Era media noche. Cabeza de balde inició su recorrido afuera del mercado. La policía, con binoculares, vigilaba su caminar por la calle Independencia con dirección a la plaza. Había poca luz cuando se escuchó un rugido. Cabeza de balde sintió el sonido en su estómago. El rugido volvió, con mayor fortaleza. Una sombra bestial saltó desde el techo del Súper XX y se posó en el balcón de la farmacia. Los policías vieron saltar aquella bestia, pero no se animaron a acercarse para disparar. Cabeza del balde miró los ojos de la alimaña y corrió con todas sus fuerzas hasta la entrada del templo. Golpeó con desesperación las puertas para que lo dejaran entrar. Nadie abrió.

—¡Muchacho tonto! Sigue el plan. Tráeme a esa bestia aquí —murmuró el carnicero, mientras observaba al señuelo, desde su posición en el techo del Cine del Río.  

La trampa estaba lista dentro del cine. El carnicero había tardado dos días en montarla y otro más en hacer pruebas. El principio del artefacto era el de un cepo gigante, lo suficientemente grande para atrapar a una vaca, era una trampa sofisticada. Un cepo clásico en el bosque lo cubres con hojas y maleza y es fácil de ocultar. Pero dentro de un cine, ¿cómo lo camuflajeas? Para lograr esto, el carnicero mandó retirar la alfombra del cine y dejó encuerado el suelo en un cemento gris. Después, en un gran desnivel cóncavo de la construcción, montó el cepo. Llenó esa fosa con litros y litros de manteca gris, a la que agregó un poderoso paralizante hecho con alcohol de alacrán. En menos de un minuto la substancia entraba por la piel y paralizaba cualquier cosa. La mezcla resultante, más-menos arreglos del carnicero, era idéntica al cemento grisáceo del cine. El señuelo sólo tendría que pararse sobre la orilla de la trampa para no ser capturado.

Desde las puertas del templo el muchacho vio a la bestia. Estaba posada como una fiera sobre la cruz de cantera. Sus garras, largas y brillantes como el acero. Rugió de nuevo antes del saltar sobre el señuelo, pero este ya había corrido antes en dirección hacia el cine.

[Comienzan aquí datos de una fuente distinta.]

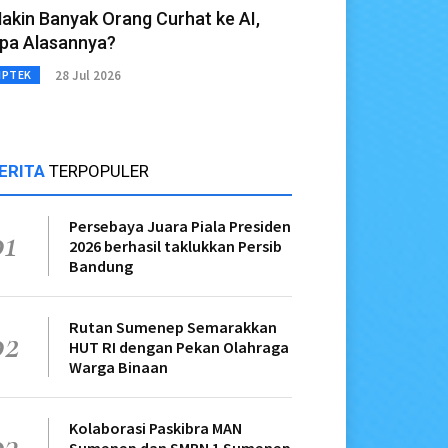
akin Banyak Orang Curhat ke AI,
pa Alasannya?
28 Jul 2026
IPTEK
ERITA
TERPOPULER
Persebaya Juara Piala Presiden
01
2026 berhasil taklukkan Persib
Bandung
Rutan Sumenep Semarakkan
02
HUT RI dengan Pekan Olahraga
Warga Binaan
Kolaborasi Paskibra MAN
03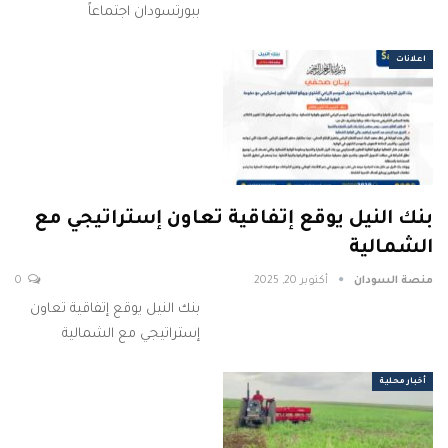
ببورتسودان اجتماعاً
اعلانات
بنك النيل يوقع إتفاقية تعاون إستراتيجي مع
الشمالية
منصة السودان
أكتوبر 20, 2025
0
بنك النيل يوقع إتفاقية تعاون
إستراتيجي مع الشمالية
أخبار محلية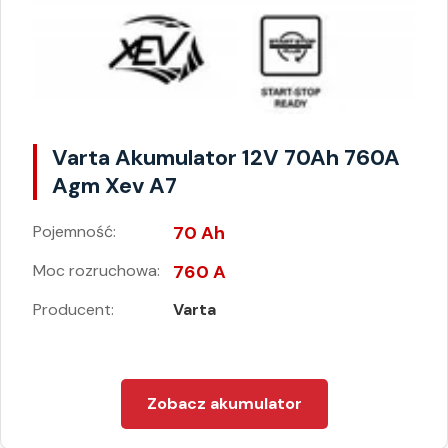
Varta Akumulator 12V 70Ah 760A
Agm Xev A7
Pojemność:
70 Ah
Moc rozruchowa:
760 A
Producent:
Varta
Zobacz akumulator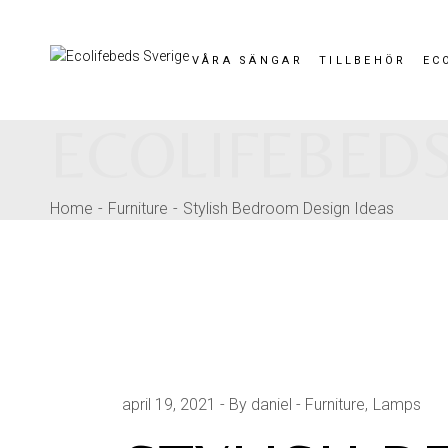
VÅRA SÄNGAR
TILLBEHÖR
EC
ECOLIFEBEDS
Home
Furniture
Stylish Bedroom Design Ideas
april 19, 2021
By daniel
Furniture
Lamps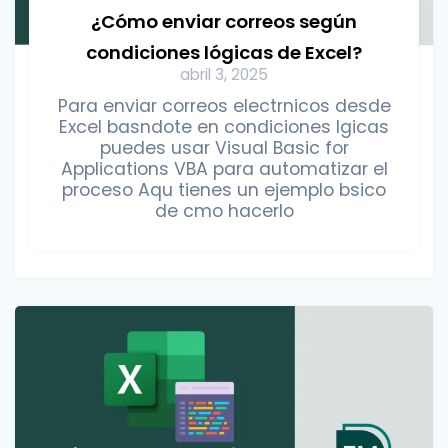
¿Cómo enviar correos según
condiciones lógicas de Excel?
abril 3, 2025
Para enviar correos electrnicos desde
Excel basndote en condiciones lgicas
puedes usar Visual Basic for
Applications VBA para automatizar el
proceso Aqu tienes un ejemplo bsico
de cmo hacerlo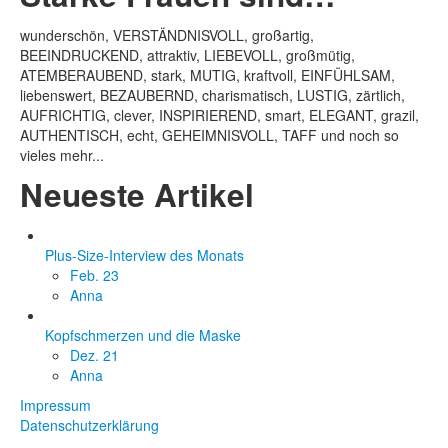
wunderschön, VERSTÄNDNISVOLL, großartig,
BEEINDRUCKEND, attraktiv, LIEBEVOLL, großmütig,
ATEMBERAUBEND, stark, MUTIG, kraftvoll, EINFÜHLSAM,
liebenswert, BEZAUBERND, charismatisch, LUSTIG, zärtlich,
AUFRICHTIG, clever, INSPIRIEREND, smart, ELEGANT, grazil,
AUTHENTISCH, echt, GEHEIMNISVOLL, TAFF und noch so
vieles mehr...
Neueste Artikel
Plus-Size-Interview des Monats
Feb. 23
Anna
Kopfschmerzen und die Maske
Dez. 21
Anna
Impressum
Datenschutzerklärung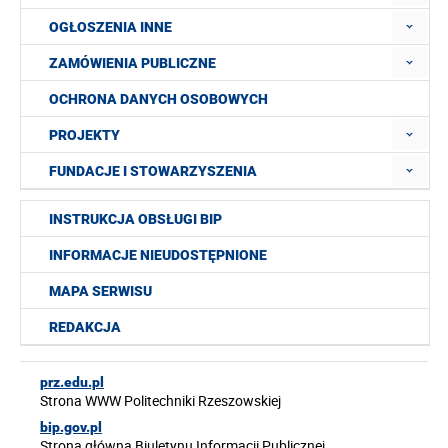
OGŁOSZENIA INNE
ZAMÓWIENIA PUBLICZNE
OCHRONA DANYCH OSOBOWYCH
PROJEKTY
FUNDACJE I STOWARZYSZENIA
INSTRUKCJA OBSŁUGI BIP
INFORMACJE NIEUDOSTĘPNIONE
MAPA SERWISU
REDAKCJA
prz.edu.pl
Strona WWW Politechniki Rzeszowskiej
bip.gov.pl
Strona główna Biuletynu Informacji Publicznej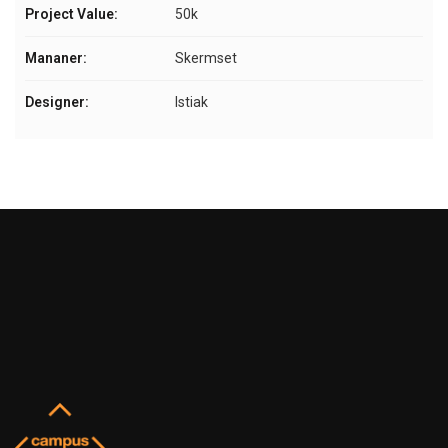
Project Value:
50k
Mananer:
Skermset
Designer:
Istiak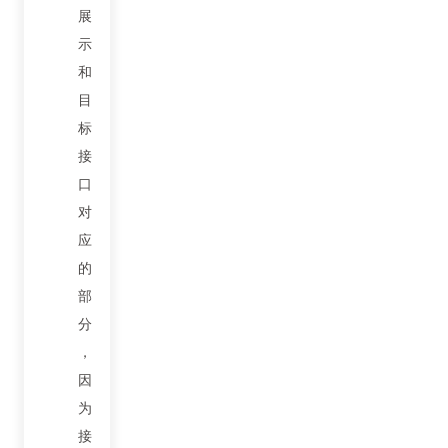
展
示
和
目
标
接
口
对
应
的
部
分
，
因
为
接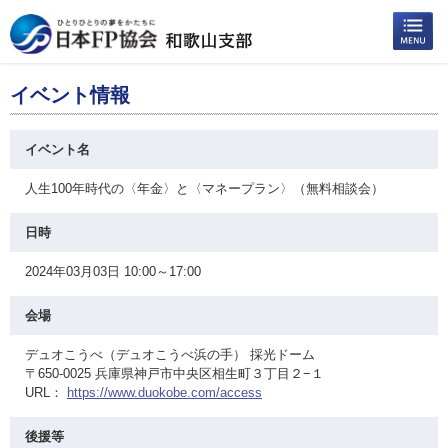
イベント情報
イベント名
人生100年時代の〈年金〉と〈マネープラン〉（無料相談会）
日時
2024年03月03日 10:00～17:00
会場
デュオこうべ（デュオこうべ浜の手） 採光ドーム
〒650-0025 兵庫県神戸市中央区相生町３丁目２−１
URL：
https://www.duokobe.com/access
後援等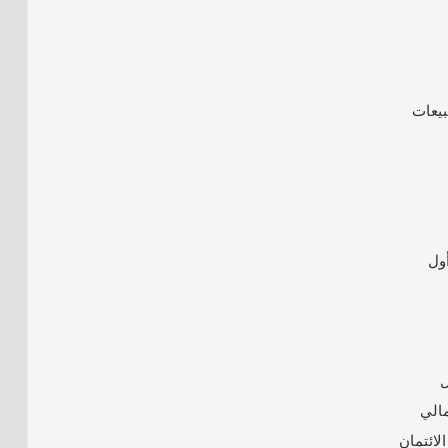
يعات
ول
ل
مالي
لائتمان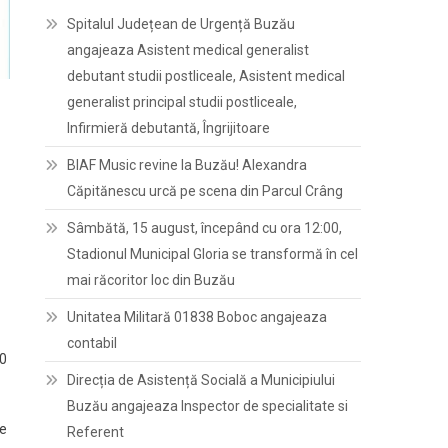
Spitalul Județean de Urgență Buzău
angajeaza Asistent medical generalist
debutant studii postliceale, Asistent medical
generalist principal studii postliceale,
Infirmieră debutantă, Îngrijitoare
BIAF Music revine la Buzău! Alexandra
Căpitănescu urcă pe scena din Parcul Crâng
Sâmbătă, 15 august, începând cu ora 12:00,
Stadionul Municipal Gloria se transformă în cel
mai răcoritor loc din Buzău
Unitatea Militară 01838 Boboc angajeaza
contabil
40
Direcția de Asistență Socială a Municipiului
Buzău angajeaza Inspector de specialitate si
de
Referent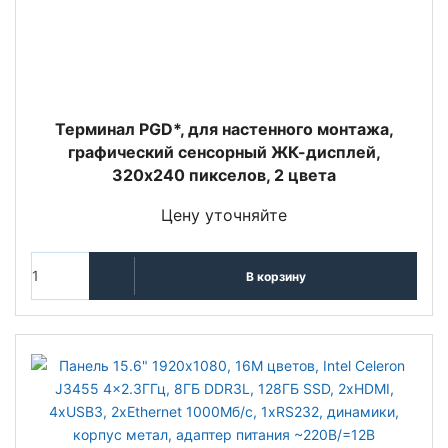
Терминал PGD*, для настенного монтажа,
графический сенсорный ЖК-дисплей,
320x240 пикселов, 2 цвета
Цену уточняйте
В корзину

Cabeza de balde apenas pudo entrar al cine salvándose de un zarpazo de la bestia. Rápido tomó su lugar en la esquina de la trampa.

Era un animal muy grande. Tenía erizado el pelo color negro azabache. Sus patas eran anchas y suaves. Una cola larga serpenteaba hipnótica en el aire. Los ojos dorados, la nariz chata con largos bigotes color plata. Rugía y mostraba los colmillos nácar con la mitad del cuerpo echada hacia adelante.

La pantera gigante lo miró con sus ojos dorados, en actitud demoniaca. Con un rugido rompió los cristales del cine antes de saltar. El felino gigante cayó directo en la manteca arenosa de la trampa, el cepo se cerró y un alarido bestial que se fue haciendo humano se dispersó en el silencio de la noche. Una ristra de balazos cruzó la sala del cine dando de lleno en la presa.

Cuando los integrantes de la comisión abrieron el cepo, encontraron al padre Aurelio González agujereado. Estaba negro como pantera. Lleno de un tizne grasiento y oscuro como el color abismal de la noche.

           El presidente fue el primero en acercarse al cuerpo. Su semblante era triste y a su vez preocupado.

El carnicero creyó ver una cola asomándose bajo la ropa del presidente. No estaba seguro.

—Quémenlo todo —dijo el presidente—. Que nadie sepa lo que sucedió aquí.